Heureusement, celle-ci, à titre personnel, n’écope pas significativement des soubresauts de son industrie. Outre son engagement à Quel talent!, elle reprendra, en octobre au Théâtre du Nouveau Monde (TNM), la pièce Je t’écris au milieu d’un bel orage, qu’elle avait jouée pour une première fois avec Steve Gagnon en 2023, et qui partira ensuite en tournée. Elle mitonne aussi d’autres projets au théâtre et au cinéma.

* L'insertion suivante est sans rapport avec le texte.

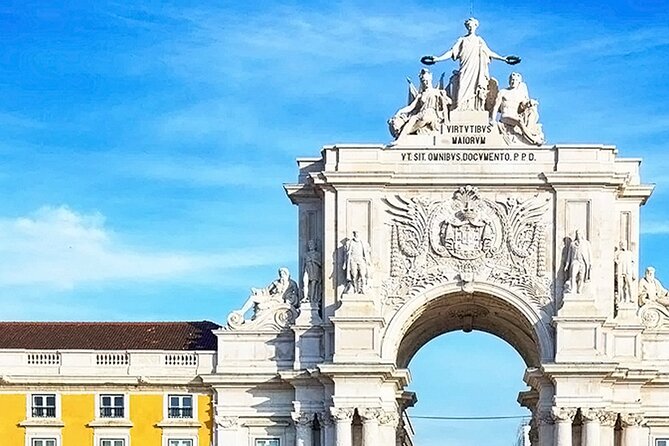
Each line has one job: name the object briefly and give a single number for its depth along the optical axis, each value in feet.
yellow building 213.25
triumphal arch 206.90
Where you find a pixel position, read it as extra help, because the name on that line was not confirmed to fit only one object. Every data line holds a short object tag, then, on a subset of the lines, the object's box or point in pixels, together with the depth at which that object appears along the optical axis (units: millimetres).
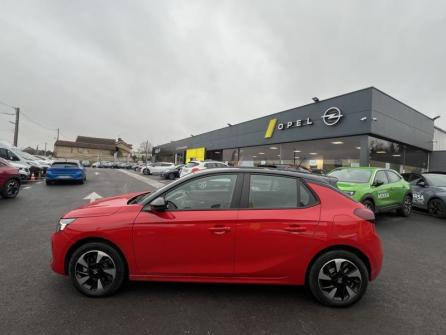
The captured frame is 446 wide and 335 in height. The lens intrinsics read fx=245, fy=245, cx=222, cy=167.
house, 73562
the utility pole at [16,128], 33625
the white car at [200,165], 15422
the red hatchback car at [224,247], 2715
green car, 6602
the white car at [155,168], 27705
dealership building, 14508
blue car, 12836
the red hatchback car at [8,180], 8227
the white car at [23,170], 13483
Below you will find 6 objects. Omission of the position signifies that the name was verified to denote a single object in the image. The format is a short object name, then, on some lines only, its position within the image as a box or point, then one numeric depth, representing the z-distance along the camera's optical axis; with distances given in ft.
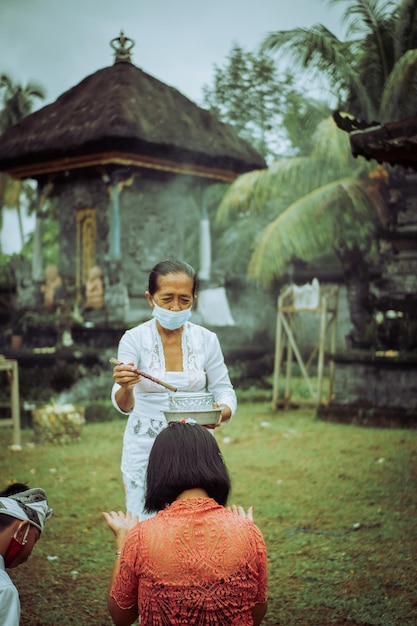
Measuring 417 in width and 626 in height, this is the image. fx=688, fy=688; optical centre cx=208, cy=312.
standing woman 9.54
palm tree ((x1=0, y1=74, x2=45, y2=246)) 71.36
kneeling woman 6.53
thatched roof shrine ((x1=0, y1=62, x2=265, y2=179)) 38.70
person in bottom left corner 6.57
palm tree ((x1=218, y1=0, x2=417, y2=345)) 38.63
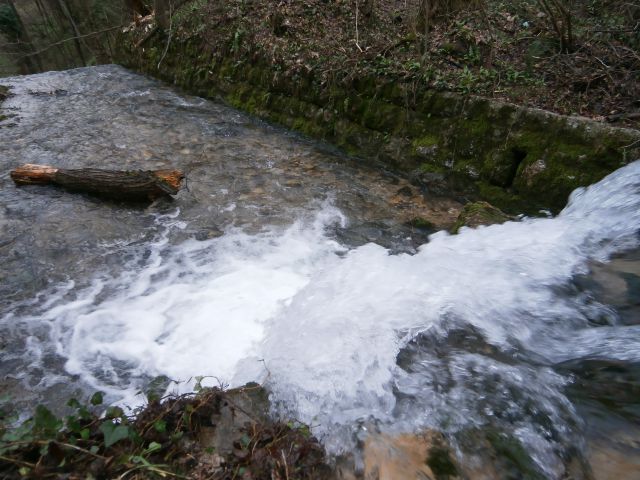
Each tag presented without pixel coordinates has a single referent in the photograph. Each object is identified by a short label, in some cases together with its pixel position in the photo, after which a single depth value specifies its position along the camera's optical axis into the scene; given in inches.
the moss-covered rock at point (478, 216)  180.1
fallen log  194.7
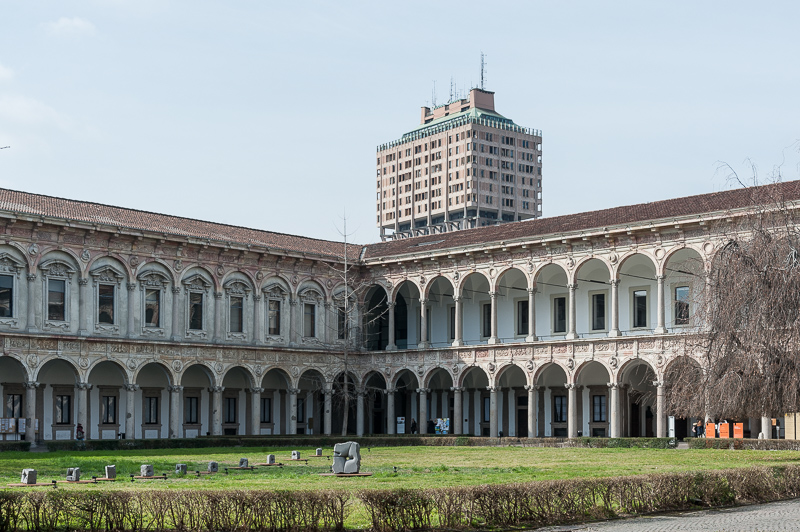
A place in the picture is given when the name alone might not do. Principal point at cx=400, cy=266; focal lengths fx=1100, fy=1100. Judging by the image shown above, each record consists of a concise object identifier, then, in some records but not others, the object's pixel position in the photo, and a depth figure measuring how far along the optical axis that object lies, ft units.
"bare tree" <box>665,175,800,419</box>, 85.20
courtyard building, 143.23
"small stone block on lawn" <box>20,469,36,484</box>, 70.08
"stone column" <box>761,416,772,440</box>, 128.10
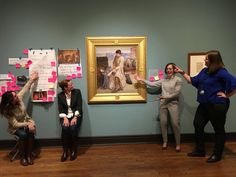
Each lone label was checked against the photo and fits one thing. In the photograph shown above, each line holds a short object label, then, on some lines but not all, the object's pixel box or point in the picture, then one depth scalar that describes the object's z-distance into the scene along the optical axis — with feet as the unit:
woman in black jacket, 8.75
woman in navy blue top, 7.93
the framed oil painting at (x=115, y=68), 9.63
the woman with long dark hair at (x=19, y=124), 8.36
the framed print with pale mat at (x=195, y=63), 9.88
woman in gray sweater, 9.25
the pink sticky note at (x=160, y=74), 9.89
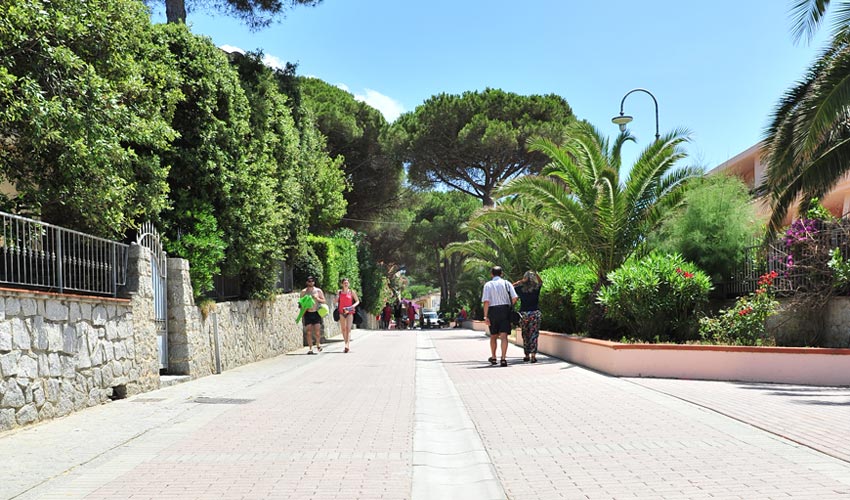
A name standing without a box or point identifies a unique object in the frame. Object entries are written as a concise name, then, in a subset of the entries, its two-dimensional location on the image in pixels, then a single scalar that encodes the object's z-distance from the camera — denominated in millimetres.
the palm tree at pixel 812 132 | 10641
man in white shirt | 13711
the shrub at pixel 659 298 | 12406
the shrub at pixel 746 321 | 11883
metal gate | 11766
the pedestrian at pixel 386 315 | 48000
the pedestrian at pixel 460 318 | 45450
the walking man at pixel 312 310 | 17531
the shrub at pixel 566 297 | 16109
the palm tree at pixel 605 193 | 15469
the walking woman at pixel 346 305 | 18266
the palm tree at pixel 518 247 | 26172
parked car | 57094
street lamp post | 18312
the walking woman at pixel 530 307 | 14344
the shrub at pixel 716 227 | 13906
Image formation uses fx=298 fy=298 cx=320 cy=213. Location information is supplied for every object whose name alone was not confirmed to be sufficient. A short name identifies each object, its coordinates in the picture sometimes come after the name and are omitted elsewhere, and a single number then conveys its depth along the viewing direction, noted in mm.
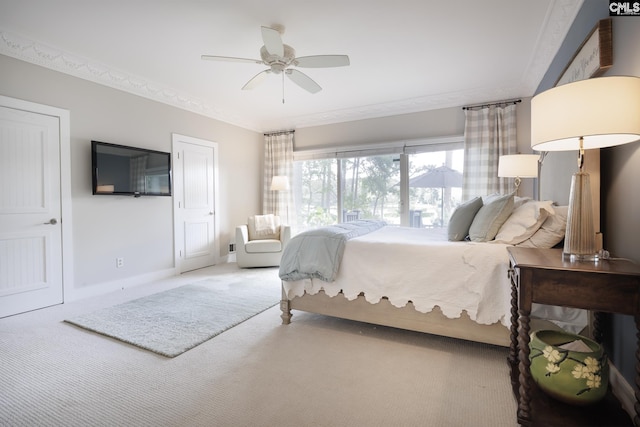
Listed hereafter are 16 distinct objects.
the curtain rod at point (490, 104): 4077
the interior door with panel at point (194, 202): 4461
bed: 1893
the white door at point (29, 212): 2818
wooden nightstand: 1174
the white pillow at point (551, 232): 1806
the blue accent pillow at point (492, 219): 2109
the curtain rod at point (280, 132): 5801
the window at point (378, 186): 4617
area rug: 2307
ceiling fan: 2424
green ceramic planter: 1320
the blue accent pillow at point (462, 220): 2305
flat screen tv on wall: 3432
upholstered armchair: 4629
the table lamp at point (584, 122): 1186
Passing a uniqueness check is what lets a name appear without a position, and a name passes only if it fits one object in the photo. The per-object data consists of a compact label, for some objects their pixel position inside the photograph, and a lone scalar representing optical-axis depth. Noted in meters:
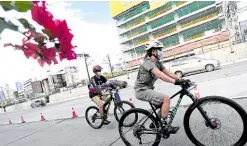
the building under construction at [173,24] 28.76
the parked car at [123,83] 16.60
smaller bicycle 4.23
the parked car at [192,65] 12.59
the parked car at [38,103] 21.28
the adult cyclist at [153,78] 2.52
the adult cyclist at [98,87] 4.27
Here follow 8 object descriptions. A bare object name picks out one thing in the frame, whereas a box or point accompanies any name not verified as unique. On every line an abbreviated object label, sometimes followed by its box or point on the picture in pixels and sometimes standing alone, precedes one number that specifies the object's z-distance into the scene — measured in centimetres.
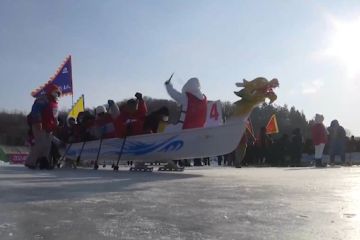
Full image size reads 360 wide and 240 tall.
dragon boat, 1039
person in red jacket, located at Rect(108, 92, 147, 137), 1188
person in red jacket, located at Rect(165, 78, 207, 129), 1128
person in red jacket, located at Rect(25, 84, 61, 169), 1073
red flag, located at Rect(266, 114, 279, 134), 1906
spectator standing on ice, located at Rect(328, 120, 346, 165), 1800
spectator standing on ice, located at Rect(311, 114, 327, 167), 1623
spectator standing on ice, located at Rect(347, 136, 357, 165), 2245
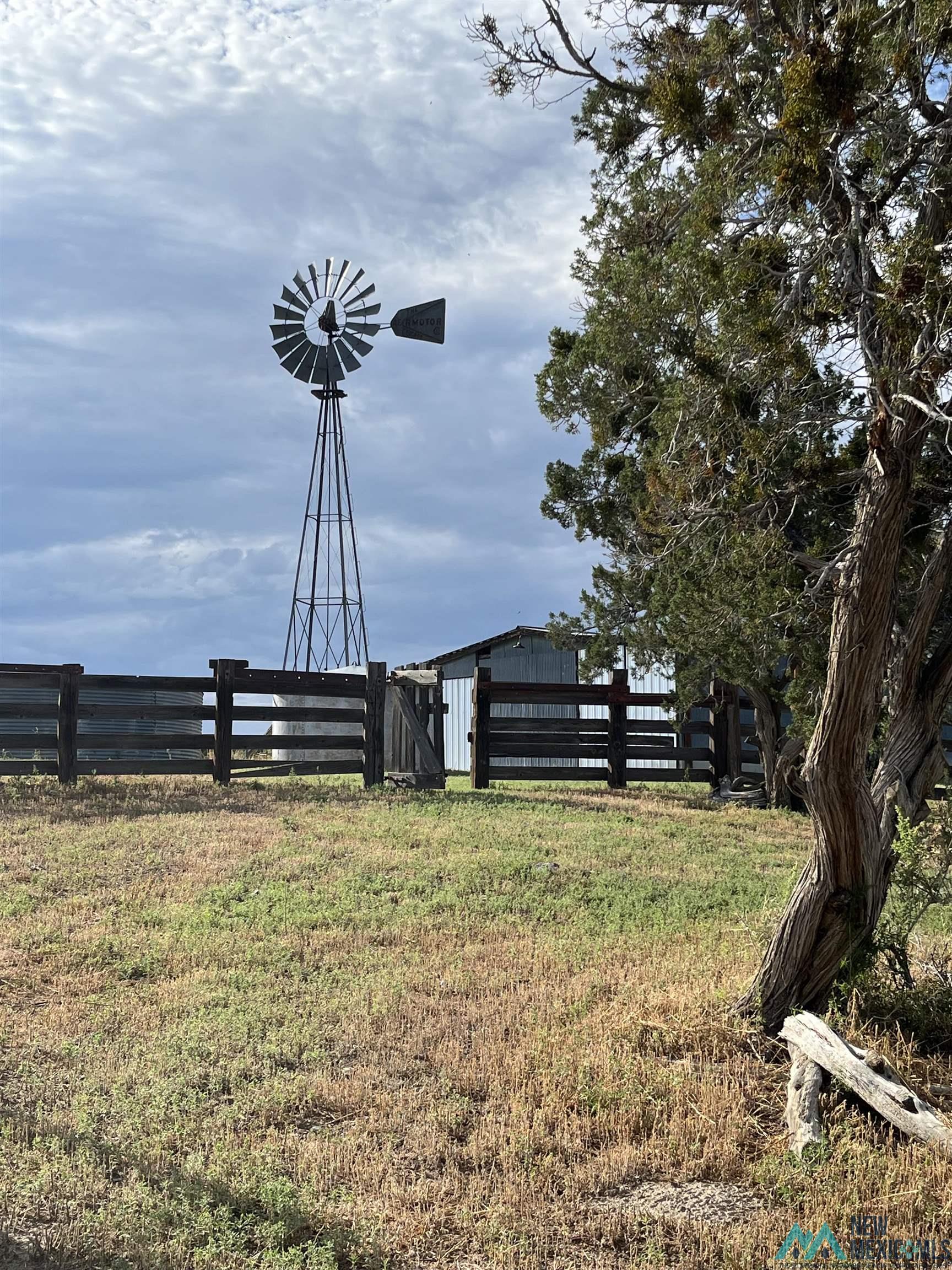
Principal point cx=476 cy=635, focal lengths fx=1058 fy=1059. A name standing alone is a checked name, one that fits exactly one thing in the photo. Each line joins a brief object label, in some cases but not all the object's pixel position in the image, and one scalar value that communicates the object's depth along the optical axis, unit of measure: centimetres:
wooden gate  1766
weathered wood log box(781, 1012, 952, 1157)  489
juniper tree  597
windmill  2769
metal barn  2677
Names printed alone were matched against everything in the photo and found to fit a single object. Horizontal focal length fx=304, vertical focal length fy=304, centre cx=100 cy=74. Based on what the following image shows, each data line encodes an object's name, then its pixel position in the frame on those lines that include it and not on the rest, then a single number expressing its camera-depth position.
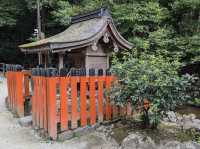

«Mais je ne peux pas en parler parce qu’il est trop tôt. Pour les deux prochaines années, ça augure bien», a souligné l’artiste, qui se dit par ailleurs enchantée du résultat de Quel talent!, où elle a évalué des prestations de toutes sortes (danse, chant, cirque, prouesses animalières, etc) aux côtés de ses collègues Marie-Mai, Rachid Badouri, Serge Denoncourt, et l’animatrice Marie-Josée Gauvin.
«J’ai vraiment beaucoup aimé ça. Il y a des choses qui m’ont surprise, et je m’étonnais parfois d’être autant touchée…»
Anne Dorval affirme avoir été très ouverte devant les numéros qui lui étaient proposés. Elle considère d’ailleurs les tribunes offertes par des concours comme Quel talent!, comme un moyen aussi pertinent qu’un autre de percer dans le milieu artistique. Ou pas!
«C’est un bon moyen pour entrer… ou en sortir!», juge-t-elle.
«Ça va bien vite! Une école de théâtre ou un conservatoire de musique, ce n’est pas dit que tu vas faire ce métier-là en sortant non plus. Et il y a beaucoup de travail. On voit beaucoup de gens qui s’improvisent n’importe quoi en venant dans ce genre de concours-là, mais ils sont vite rejetés. Ceux qui restent sont ceux qui sont rigoureux, qui ont travaillé pendant des années, qui ont réfléchi. Même si ce n’est pas nécessairement notre truc à nous, il faut saluer le travail derrière le talent, s’il y a un minimum de goût.»